Denkbar ist: Es wird zum einen davon abhängen, ob man den neuen Initiativen – man könnte ja auch sagen: manches hat start up-Qualität – auch zukünftig in der Kirche Raum gibt und sie fördert. Kreativität braucht Freiraum – aber um nachhaltig wirksam zu sein, brauchen Experimente auch eine gewisse Verlässlichkeit und Regelmäßigkeit und institutionelles Zutrauen. Zum anderen kommt es auf diejenigen an, die sich jetzt engagieren: Beanspruchen sie zukünftig Raum, treten sie weiterhin selbstbewusst auf, entwickeln sie ihr Engagement eigenverantwortlich weiter, wählen sie weiterhin Kooperationspartner über Gemeinde- und Konfessionsgrenzen hinweg, verbinden sie sich weiterhin mit Kultur und Gesellschaft? Wenn nicht alles täuscht, kann man entsprechende Prozesse in verschiedenen Ländern beobachten. Diese Entwicklungen und Aufbrüche können die Menschen und die Kirche vor Ort nachhaltig verändern. Aber hier muss man längerfristig schauen.
Und was kann die Wissenschaft, was können Sie als Wissenschaftler*innen, dazu beitragen?
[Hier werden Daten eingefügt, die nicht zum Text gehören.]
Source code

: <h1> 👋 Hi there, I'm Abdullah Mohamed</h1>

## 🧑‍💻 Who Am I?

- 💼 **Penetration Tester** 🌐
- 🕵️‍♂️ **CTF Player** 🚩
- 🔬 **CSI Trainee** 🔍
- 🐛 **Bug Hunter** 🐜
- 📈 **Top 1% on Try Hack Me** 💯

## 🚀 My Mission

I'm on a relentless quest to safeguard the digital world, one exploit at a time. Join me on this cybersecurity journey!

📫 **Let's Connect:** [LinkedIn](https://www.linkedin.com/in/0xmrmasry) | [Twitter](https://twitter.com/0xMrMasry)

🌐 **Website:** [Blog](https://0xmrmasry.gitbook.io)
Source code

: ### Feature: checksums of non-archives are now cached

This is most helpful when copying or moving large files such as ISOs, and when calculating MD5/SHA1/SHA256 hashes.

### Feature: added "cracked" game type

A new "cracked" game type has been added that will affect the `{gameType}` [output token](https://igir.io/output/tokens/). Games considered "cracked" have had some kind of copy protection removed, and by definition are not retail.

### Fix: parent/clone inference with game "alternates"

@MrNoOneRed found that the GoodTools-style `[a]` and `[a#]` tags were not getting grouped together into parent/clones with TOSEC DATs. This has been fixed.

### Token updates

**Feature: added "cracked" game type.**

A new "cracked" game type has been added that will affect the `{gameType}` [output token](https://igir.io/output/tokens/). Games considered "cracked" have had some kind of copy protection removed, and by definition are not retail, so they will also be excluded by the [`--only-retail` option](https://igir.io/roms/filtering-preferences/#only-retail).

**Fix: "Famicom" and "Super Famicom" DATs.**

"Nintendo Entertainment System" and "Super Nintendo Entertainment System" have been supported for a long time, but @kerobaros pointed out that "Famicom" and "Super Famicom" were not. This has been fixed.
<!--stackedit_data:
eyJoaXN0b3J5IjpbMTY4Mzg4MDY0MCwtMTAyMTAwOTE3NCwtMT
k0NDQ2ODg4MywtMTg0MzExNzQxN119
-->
Die Theologie kann und soll Praxis nicht dominieren, sondern Reflexionsräume und wissenschaftliche Begleitung anbieten. Außerdem kann sie, und das zeigt ja auch unser Projekt, internationale Vernetzungen organisieren und die diversen Transformationsprozesse und Entwicklungen, die zu beobachten sind, sichtbar machen.